### 本文
====
そして、本発明では、前記加工回転体が木製であることにより、取り扱い性もよく、歯溝の転写性が良好であるとともに研磨特性も良好である。たとえば、セラミックスを用いた場合には、割れやすい上に歯溝の転写が事実上不可能である。また、プラスチックでは倣い加工や研磨時の発熱によって軟化したり変質したりしやすい。金属では歯溝の転写が不可能である。加工回転体としては、ブナ、樫、楢、栗、桜などを用いることができるが、特にブナが望ましい。また、十分に乾燥したものを用いることが望ましい。さらに、材木の軸線方向に沿って切り出した板材を用いることによって均質性を確保できる。
そして、研磨加工の準備作業において、前記加工回転体の外周部にドレッシング工具で切削を行って前記外周部の振れを除去した後、前記加工回転体を前記歯車に当接させて前記加工回転体の外周部に前記歯溝を形成する倣い加工を行うので、研磨対象である歯車の歯形に対応する歯溝を確実に形成することができる。ここで、倣い加工をキャリブレーション工程に連続して行うことによって、研磨加工前の段取りを迅速に行うことが可能になる。
====
### 提供情報
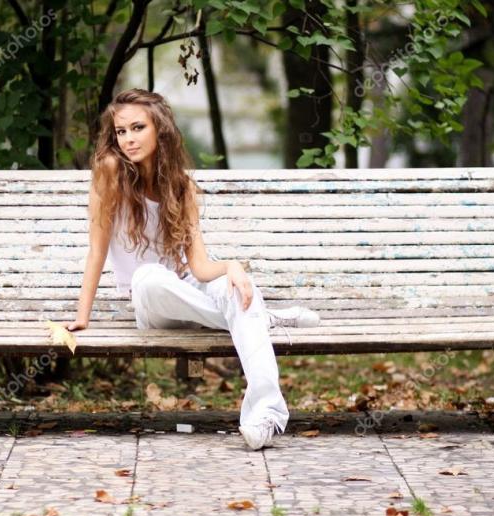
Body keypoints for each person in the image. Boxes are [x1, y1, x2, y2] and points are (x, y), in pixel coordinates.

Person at [64, 88, 320, 450]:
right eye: (121, 131)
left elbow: (199, 269)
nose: (128, 139)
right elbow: (97, 249)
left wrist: (233, 267)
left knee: (236, 289)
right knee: (148, 277)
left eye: (138, 128)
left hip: (189, 287)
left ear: (160, 129)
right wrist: (82, 317)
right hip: (153, 300)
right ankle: (258, 317)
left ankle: (267, 415)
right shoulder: (110, 171)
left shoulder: (180, 185)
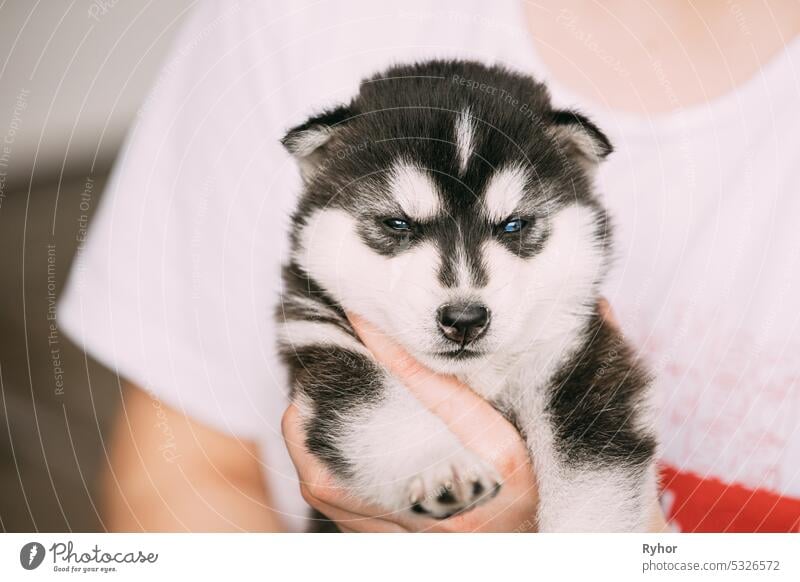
====
### 作業指示
- A) 本文では加工回転体を木製にする理由をどう述べているか、セラミックス、プラスチック、金属を使った場合の問題点にも触れて、1〜3文で説明してください。
- B) 本文のうち、「そして、本発明では、前記加工」で始まり「迅速に行うことが可能になる。」まで続く部分を、一字一句変えずに抜き出してください。

### 各問の解答
- A) 木製であれば取り扱い性がよく、歯溝の転写性も研磨特性も良好だからである。セラミックスは割れやすいうえに歯溝の転写が事実上不可能で、プラスチックは倣い加工や研磨時の発熱で軟化・変質しやすく、金属では歯溝の転写ができない。

- B)
そして、本発明では、前記加工回転体が木製であることにより、取り扱い性もよく、歯溝の転写性が良好であるとともに研磨特性も良好である。たとえば、セラミックスを用いた場合には、割れやすい上に歯溝の転写が事実上不可能である。また、プラスチックでは倣い加工や研磨時の発熱によって軟化したり変質したりしやすい。金属では歯溝の転写が不可能である。加工回転体としては、ブナ、樫、楢、栗、桜などを用いることができるが、特にブナが望ましい。また、十分に乾燥したものを用いることが望ましい。さらに、材木の軸線方向に沿って切り出した板材を用いることによって均質性を確保できる。
そして、研磨加工の準備作業において、前記加工回転体の外周部にドレッシング工具で切削を行って前記外周部の振れを除去した後、前記加工回転体を前記歯車に当接させて前記加工回転体の外周部に前記歯溝を形成する倣い加工を行うので、研磨対象である歯車の歯形に対応する歯溝を確実に形成することができる。ここで、倣い加工をキャリブレーション工程に連続して行うことによって、研磨加工前の段取りを迅速に行うことが可能になる。